_ABOUT THIS EXERCISE:_ Transcribe the data as written, minus images.

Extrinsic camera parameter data
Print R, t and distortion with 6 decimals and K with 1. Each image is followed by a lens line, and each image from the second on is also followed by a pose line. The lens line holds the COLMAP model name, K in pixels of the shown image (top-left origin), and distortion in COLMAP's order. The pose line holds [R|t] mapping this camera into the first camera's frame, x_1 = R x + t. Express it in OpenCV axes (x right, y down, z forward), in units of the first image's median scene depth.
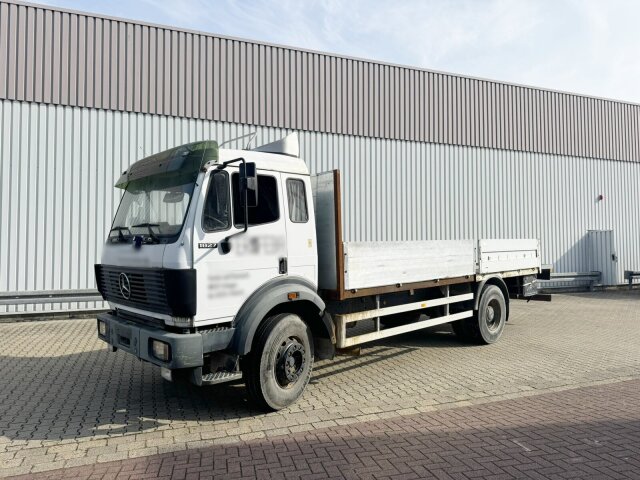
lens RADIAL K [[457.4, 0, 319.6], [0, 457.4, 237.7], [0, 0, 1]] dist [0.008746, -0.017601]
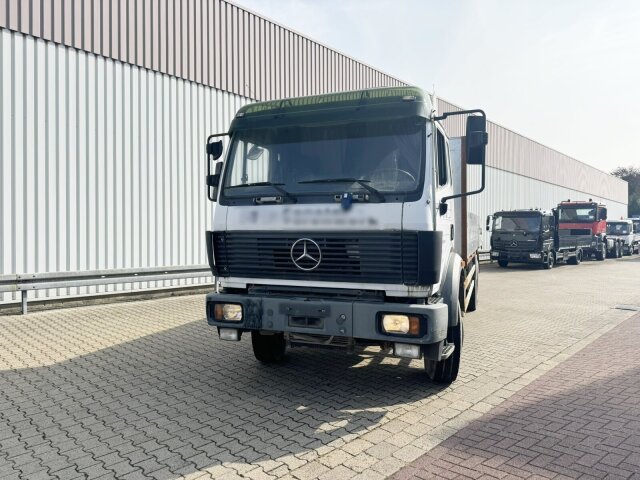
lens RADIAL K [[457.4, 0, 315.9], [0, 457.4, 228.3], [0, 0, 1]] dist [0.008746, -0.017601]
pose [[0.900838, 0.012556, 0.433973, -0.755662], [-0.015099, 0.999883, 0.002413, 0.055856], [-0.433892, -0.008726, 0.900923, 0.256943]]
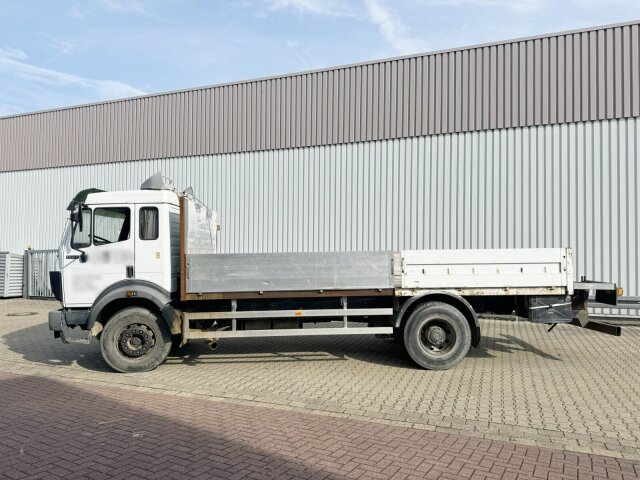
lens RADIAL K [[457.4, 0, 327.8], [0, 457.4, 251.9], [0, 0, 1]] dist [0.008746, -0.017601]
pose [[0.748219, 0.003138, -0.663445, 1.304228], [0.011596, 0.999774, 0.017807, -0.016571], [0.663351, -0.021017, 0.748013, 0.358186]]
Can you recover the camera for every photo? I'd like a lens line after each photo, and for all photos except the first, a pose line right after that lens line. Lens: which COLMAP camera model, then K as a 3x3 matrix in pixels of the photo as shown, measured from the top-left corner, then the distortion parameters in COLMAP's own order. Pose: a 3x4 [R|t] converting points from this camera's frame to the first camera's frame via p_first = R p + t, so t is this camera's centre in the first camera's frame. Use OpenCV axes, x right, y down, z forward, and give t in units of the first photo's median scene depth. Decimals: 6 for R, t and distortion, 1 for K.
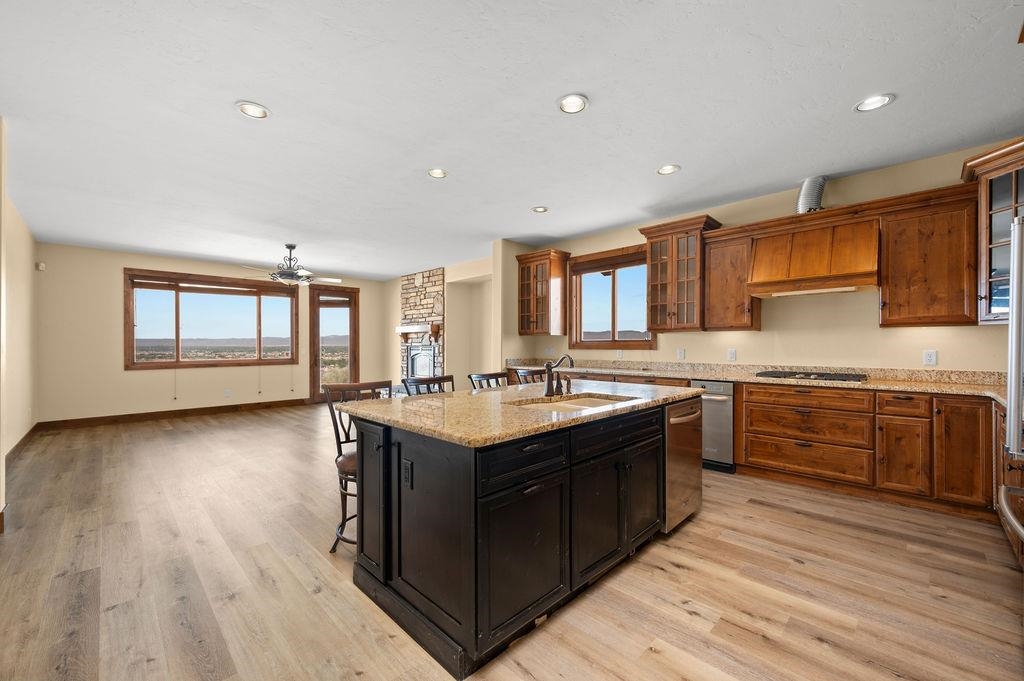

_SOLUTION:_
Print R, t and distortion with 6 decimals and K with 1. Each image is followed by a lens line, and each image from the second on is also followed by a pose line. The lens line holds the COLMAP model name, K in pixels of the shown image (top-left origin), and distortion in COLMAP's order. The pose line holds [R|t] mapping this camera into the first camera's frame, x_1 = R x + t. Express it in OpenCV axes (x right, y down, z forward), in units of the first image's median scene depth.
lens RADIAL K [[457.4, 0, 319.6], [0, 457.4, 237.7], [0, 0, 1]] dist [0.008746, -0.017601]
lens RADIAL K [[457.4, 0, 315.9], [0, 457.4, 228.3], [0, 0, 1]] dist [0.008746, -0.017601]
pose [[0.900838, 0.012556, 0.433973, -0.755662], [-0.015099, 0.999883, 0.002413, 0.055856], [-0.433892, -0.008726, 0.900923, 0.256943]]
lens RADIAL K [[457.4, 0, 327.8], [0, 457.4, 251.9], [0, 0, 1]] dist [0.008746, -0.017601]
pose [[0.748219, 0.003138, -0.663445, 1.304228], [0.011596, 0.999774, 0.017807, -0.016571], [0.663351, -0.021017, 0.748013, 0.358186]]
Can you recover the camera for every photo? I'd like a lens line after each photo, and for all photos except the first, a pose line right after that lens line. Lens: which COLMAP camera model, then K as a 3x3 matrix in pixels of the photo as shown, measured from the top-left corner, then the distortion parameters in COLMAP's own order. Pose: a 3x4 [R|t] converting points from this camera's frame to the first camera's frame via p_first = R p + t, so t is this camera's centre in the first camera's frame. Use OpenCV axes, x right, y down, z forward, and give t in units of the first photo's median scene depth. Decimals: 6 for R, t and distortion, 1 for K.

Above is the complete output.